Divalent Ion Specific Outcomes on Stern Layer Structure and Total Surface Potential at the Silica:Water Interface

The second-order nonlinear susceptibility, chi((2)), in the Stern layer and the total interfacial potential drop, Phi(0)(tot), across the oxide:water interface are estimated from SHG amplitude and phase measurements for divalent cations (Mg2+, Ca2+, Sr2+, and Ba2+) at the silica:water interface at pH 5.8 and various ionic strengths. We find that interfacial structure and total potential depend strongly on ion valency. We observe statistically significant differences between the experimentally determined chi((2)) value for NaCl and that of the alkali earth series but smaller differences between ions of the same valency in that series. These differences are particularly pronounced at intermediate salt concentrations, which we attribute to the influence of hydration structure in the Stern layer. Furthermore, we corroborate the differences by examining the effects of anion substitution (SO42- for Cl-).
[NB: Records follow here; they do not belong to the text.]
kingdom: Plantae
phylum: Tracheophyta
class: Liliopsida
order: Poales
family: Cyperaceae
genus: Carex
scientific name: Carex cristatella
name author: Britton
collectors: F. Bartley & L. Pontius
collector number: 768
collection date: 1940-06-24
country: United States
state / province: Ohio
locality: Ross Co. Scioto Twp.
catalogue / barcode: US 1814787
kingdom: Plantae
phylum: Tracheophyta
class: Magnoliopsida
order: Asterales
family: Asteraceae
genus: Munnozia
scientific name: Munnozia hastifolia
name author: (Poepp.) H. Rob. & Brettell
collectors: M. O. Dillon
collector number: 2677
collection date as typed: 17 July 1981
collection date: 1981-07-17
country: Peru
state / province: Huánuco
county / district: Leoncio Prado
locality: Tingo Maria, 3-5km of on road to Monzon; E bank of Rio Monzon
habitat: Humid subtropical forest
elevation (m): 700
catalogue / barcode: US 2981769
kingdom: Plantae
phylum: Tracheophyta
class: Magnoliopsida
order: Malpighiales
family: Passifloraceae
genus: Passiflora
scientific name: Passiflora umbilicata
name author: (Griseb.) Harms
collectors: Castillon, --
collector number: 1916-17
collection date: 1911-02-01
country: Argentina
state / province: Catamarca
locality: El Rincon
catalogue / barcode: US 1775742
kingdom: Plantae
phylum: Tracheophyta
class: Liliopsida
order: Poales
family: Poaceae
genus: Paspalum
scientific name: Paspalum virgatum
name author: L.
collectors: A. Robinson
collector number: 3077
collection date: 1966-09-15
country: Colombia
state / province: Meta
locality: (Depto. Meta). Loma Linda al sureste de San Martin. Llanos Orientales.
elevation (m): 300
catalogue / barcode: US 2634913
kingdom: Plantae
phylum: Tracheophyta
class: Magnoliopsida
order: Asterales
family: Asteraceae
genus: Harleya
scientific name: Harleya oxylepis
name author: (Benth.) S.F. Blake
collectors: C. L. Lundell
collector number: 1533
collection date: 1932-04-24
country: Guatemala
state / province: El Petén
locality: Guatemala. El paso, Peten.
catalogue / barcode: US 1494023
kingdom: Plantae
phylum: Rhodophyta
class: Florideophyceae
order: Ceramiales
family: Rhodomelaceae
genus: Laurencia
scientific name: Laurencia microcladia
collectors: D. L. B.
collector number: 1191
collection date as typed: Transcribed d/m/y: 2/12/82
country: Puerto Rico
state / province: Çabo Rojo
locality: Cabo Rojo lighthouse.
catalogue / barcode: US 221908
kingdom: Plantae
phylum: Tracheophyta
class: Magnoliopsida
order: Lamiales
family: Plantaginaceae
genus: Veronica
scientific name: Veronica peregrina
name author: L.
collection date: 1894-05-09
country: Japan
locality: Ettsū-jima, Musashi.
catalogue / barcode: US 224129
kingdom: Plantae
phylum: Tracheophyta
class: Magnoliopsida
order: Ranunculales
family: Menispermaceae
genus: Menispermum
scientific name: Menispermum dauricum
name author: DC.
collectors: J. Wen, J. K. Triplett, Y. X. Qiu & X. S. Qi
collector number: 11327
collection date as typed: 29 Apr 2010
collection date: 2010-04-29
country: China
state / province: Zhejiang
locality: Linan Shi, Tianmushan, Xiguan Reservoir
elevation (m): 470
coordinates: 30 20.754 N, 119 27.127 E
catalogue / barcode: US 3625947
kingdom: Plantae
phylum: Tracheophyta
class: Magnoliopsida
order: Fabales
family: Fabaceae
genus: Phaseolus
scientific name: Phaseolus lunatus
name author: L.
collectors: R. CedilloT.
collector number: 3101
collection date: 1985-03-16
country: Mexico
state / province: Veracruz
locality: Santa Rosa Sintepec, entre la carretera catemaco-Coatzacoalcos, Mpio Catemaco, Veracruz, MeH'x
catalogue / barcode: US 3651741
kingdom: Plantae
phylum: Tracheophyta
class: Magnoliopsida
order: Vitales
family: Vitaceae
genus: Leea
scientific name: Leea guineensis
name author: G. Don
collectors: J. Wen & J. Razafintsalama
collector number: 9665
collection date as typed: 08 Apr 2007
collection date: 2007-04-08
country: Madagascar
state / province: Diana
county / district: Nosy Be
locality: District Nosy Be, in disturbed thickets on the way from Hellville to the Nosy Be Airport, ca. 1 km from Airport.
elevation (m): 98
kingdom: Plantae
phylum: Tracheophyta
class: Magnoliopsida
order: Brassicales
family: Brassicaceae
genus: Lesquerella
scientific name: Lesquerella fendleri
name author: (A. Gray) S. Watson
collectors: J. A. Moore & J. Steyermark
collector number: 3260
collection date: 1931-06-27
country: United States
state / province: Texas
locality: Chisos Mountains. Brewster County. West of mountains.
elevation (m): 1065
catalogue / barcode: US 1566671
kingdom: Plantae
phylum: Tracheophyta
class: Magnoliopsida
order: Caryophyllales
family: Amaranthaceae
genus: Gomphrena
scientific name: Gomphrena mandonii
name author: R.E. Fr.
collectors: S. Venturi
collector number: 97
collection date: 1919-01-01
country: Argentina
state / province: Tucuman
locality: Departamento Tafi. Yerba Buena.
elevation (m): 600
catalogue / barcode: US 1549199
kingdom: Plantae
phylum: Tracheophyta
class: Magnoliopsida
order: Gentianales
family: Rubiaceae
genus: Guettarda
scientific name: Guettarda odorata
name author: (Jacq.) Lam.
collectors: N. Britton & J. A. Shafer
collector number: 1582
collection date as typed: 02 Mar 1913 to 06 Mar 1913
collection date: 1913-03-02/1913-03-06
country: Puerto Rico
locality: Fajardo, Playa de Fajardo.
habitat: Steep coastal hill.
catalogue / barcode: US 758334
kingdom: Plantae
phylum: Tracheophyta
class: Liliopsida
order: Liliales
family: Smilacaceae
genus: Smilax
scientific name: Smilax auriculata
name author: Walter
Finally, we identify that hysteresis in measuring the reversibility of ion adsorption and desorption at fused silica in forward and reverse titrations manifests itself both in Stern layer structure and in total interfacial potential for some of the salts, most notably for CaCl2 and MgSO4 but less so for BaCl2 and NaCl.

Automated summary

The second-order nonlinear susceptibility and total interfacial potential drop at the silica:water interface are strongly dependent on ion valency, with statistically significant differences observed between different ions. These differences are most pronounced at intermediate salt concentrations, attributed to the influence of hydration structure in the Stern layer. Additionally, hysteresis in ion adsorption and desorption on silica surfaces manifests differently for different salts, particularly for CaCl2 and MgSO4.